It is common knowledge that no animal or human can survive for long after being beheaded, but today we will tell you about a rooster that survived for 18 months despite being beheaded, and during this time, this rooster not only became famous around the world but also made its owner rich.
70 years ago, on September 10, 1945, a farmer named Lloyd Olson in the US state of Colorado was slaughtering chickens with his wife Clara for sale. But that day, out of 40 or 50 chickens, one chicken did not die despite being slaughtered and continued to run around like the other chickens.
Lloyd Olson put the decapitated chicken in a crate of apples overnight, and the next morning Olson was surprised to see that the chicken was still alive. Olson named the chicken Mike and took Mike with him when he started taking the severed chickens to the market to sell. He wanted to tell people that he had a live chicken despite its decapitated head.

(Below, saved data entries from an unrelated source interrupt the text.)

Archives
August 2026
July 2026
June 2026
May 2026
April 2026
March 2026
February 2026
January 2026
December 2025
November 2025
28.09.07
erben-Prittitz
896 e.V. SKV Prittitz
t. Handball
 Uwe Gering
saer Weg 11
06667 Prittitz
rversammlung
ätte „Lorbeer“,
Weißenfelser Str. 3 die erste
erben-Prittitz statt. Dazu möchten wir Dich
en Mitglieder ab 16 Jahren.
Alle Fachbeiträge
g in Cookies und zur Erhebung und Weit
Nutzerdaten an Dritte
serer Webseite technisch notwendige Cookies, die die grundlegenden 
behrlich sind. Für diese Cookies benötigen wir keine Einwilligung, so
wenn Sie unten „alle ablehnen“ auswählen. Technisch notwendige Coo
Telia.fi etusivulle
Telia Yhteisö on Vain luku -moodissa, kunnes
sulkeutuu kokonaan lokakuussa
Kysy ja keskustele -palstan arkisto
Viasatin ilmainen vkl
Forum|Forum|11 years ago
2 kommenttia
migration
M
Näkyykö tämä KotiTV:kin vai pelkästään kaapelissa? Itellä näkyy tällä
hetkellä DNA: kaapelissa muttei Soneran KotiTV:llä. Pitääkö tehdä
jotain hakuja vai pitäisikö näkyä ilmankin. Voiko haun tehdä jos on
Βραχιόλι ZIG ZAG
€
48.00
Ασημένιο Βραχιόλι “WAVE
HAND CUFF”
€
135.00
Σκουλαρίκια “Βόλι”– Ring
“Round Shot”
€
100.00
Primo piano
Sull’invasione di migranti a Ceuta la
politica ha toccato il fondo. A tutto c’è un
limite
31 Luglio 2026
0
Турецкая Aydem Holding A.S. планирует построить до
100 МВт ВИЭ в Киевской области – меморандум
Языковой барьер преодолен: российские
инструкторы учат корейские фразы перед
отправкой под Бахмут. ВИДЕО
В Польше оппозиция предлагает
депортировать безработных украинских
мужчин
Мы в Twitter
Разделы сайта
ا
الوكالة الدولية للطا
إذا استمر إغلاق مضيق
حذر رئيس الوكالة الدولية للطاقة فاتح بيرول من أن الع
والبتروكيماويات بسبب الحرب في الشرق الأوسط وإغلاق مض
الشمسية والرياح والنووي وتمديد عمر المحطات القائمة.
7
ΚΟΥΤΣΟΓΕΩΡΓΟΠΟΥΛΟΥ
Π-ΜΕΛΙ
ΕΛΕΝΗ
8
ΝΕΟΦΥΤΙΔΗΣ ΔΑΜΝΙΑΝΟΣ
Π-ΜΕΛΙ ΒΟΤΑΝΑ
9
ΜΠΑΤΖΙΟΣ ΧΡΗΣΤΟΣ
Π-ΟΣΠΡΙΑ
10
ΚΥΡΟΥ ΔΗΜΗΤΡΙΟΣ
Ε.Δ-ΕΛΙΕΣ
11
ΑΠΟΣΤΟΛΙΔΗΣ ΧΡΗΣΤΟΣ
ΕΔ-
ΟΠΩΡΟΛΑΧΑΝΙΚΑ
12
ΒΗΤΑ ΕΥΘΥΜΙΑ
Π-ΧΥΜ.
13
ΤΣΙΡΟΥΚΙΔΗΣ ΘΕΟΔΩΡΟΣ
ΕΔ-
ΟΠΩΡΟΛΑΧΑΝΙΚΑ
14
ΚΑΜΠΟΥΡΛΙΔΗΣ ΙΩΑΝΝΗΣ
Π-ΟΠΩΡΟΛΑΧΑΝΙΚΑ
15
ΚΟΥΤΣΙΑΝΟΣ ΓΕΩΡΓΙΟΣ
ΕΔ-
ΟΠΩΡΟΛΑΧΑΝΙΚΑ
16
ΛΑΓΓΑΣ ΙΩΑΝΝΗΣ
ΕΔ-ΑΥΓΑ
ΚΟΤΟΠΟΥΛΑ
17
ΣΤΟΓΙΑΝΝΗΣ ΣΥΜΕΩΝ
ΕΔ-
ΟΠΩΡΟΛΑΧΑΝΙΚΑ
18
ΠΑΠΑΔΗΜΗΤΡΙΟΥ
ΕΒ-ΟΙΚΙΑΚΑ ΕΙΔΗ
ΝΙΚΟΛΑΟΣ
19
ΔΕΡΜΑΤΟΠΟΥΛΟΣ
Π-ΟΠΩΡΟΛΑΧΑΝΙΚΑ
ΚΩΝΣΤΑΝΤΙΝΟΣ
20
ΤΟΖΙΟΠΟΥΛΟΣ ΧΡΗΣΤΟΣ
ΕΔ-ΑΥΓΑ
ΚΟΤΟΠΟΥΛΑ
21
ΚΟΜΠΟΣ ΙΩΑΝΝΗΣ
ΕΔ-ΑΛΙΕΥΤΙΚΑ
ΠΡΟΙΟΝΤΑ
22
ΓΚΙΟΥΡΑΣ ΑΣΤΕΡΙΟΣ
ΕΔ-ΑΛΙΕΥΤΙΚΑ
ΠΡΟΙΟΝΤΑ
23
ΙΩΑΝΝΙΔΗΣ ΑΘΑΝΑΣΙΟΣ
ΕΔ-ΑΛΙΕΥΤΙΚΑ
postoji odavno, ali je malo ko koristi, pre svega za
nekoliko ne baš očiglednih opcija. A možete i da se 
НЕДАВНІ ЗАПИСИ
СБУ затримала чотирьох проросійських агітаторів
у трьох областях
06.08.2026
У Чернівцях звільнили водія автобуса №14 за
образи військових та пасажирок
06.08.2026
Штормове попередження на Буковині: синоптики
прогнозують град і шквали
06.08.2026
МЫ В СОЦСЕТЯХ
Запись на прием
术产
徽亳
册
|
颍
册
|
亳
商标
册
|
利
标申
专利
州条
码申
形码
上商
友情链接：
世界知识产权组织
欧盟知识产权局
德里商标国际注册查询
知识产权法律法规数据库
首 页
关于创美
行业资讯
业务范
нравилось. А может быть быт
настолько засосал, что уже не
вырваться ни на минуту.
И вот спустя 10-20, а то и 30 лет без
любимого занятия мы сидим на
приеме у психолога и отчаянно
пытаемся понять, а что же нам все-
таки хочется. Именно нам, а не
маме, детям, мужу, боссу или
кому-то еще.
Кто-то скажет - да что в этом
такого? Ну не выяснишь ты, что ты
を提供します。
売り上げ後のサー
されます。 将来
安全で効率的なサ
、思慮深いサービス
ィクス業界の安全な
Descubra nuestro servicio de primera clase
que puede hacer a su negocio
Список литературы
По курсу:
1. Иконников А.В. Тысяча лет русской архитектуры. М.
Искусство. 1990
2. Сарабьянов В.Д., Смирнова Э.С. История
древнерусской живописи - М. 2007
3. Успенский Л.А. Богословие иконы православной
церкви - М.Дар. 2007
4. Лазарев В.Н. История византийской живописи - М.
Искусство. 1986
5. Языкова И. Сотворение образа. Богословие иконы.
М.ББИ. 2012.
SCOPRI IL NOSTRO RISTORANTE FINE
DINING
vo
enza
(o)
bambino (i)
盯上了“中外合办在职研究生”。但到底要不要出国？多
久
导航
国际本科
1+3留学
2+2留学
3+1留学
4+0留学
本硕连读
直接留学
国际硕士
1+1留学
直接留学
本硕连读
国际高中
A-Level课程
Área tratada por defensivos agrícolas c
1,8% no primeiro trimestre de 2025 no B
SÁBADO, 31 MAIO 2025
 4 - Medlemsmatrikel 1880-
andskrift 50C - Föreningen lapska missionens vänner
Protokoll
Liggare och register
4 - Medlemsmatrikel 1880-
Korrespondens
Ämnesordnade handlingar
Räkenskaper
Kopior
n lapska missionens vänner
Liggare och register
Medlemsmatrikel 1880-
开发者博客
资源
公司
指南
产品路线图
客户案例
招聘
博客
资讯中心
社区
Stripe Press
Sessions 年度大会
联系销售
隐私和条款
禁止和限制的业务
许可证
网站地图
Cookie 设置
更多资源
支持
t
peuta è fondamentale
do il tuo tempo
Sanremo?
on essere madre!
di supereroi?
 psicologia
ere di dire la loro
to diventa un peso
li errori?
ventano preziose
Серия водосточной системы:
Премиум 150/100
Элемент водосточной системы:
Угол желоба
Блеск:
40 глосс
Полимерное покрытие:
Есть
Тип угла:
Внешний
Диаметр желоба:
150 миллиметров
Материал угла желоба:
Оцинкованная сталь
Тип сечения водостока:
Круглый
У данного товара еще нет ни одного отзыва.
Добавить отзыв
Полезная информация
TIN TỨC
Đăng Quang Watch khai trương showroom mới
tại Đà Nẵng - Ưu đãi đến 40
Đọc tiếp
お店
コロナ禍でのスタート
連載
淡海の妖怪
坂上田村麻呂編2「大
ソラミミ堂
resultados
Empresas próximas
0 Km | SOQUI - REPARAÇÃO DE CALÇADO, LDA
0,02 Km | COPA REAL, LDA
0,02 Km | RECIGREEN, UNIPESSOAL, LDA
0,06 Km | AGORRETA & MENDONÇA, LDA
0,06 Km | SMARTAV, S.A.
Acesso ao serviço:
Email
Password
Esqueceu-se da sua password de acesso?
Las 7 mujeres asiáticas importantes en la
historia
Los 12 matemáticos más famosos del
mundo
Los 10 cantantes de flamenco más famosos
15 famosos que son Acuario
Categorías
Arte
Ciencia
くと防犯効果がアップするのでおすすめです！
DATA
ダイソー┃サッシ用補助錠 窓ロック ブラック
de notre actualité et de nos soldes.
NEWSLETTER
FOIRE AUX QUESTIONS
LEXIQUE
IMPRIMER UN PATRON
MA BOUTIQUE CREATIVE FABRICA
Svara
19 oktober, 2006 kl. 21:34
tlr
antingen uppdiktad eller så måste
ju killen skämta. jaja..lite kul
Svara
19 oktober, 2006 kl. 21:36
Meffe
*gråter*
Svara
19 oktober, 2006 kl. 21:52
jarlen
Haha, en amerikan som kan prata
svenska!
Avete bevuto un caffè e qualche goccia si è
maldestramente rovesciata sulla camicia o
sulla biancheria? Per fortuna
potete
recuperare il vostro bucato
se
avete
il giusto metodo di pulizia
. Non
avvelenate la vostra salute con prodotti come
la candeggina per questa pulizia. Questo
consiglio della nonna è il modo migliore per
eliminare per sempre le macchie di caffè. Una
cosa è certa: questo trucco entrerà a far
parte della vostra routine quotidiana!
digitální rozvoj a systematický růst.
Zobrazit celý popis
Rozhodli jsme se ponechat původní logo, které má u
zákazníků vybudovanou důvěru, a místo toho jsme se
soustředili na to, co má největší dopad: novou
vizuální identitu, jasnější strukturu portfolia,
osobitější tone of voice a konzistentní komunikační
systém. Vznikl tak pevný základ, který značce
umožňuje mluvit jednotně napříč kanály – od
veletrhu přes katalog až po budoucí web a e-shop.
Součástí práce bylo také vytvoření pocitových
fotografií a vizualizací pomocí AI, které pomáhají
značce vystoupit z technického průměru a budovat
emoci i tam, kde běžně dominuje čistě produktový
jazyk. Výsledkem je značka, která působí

The news spread to the surrounding areas, and a reporter from a local newspaper even came to interview Olsen, and a few days later, a circus owner traveled 300 kilometers to reach Olsen and offered to take this rooster to the circus and earn money. Olsen accepted the circus owner's offer.
Lloyd Olson and Clara participated in circuses in several cities in the United States with this severed rooster, but unfortunately, the rooster died in Phoenix, Arizona, in 1947.
How was Mike fed?
According to a report published on the British Broadcasting Corporation BBC, Mike was given liquid food or water directly through a dropper through his food pipe, while his throat was cleaned with a syringe.
Mike's death: Accident or negligence?
The report states that on the night of Mike's death, Olson was sleeping when he heard the sound of a bird suffocating, which made Olson sit up. He immediately tried to find the syringe, but he remembered that it had been left at the circus. Before Olson could find something to clear the rooster's throat, the rooster died.
After Mike's death, Olson kept telling people for many years that he had sold Mike to the circus owner, but before his death, Olson admitted that Mike was dead.
How did the rooster survive for 18 months?
According to British media reports, Dr. Tom Smulders, a rooster expert at Newcastle University in the United States, says that "when a human's head is cut off, his brain is also separated, but in roosters this is different. In roosters, a little bit of the brain is in front of the head and more of the brain is behind the eyes."
British media reports that Mike's beak, face, eyes and ears were severed by the axe blow, but 80 percent of his brain and body-controlling organs remained intact.
It is said that this decapitated chicken underwent several tests at the University of Utah in Salt Lake City, during which scientists also cut off the heads of several other chickens to see if it would survive or not, but the scientists were unsuccessful.
The reason for this is said to be that the place where Olson struck with the axe was correct and at that time, the blood did not clot and Mike did not die, while this would not have happened with the scientists' blows.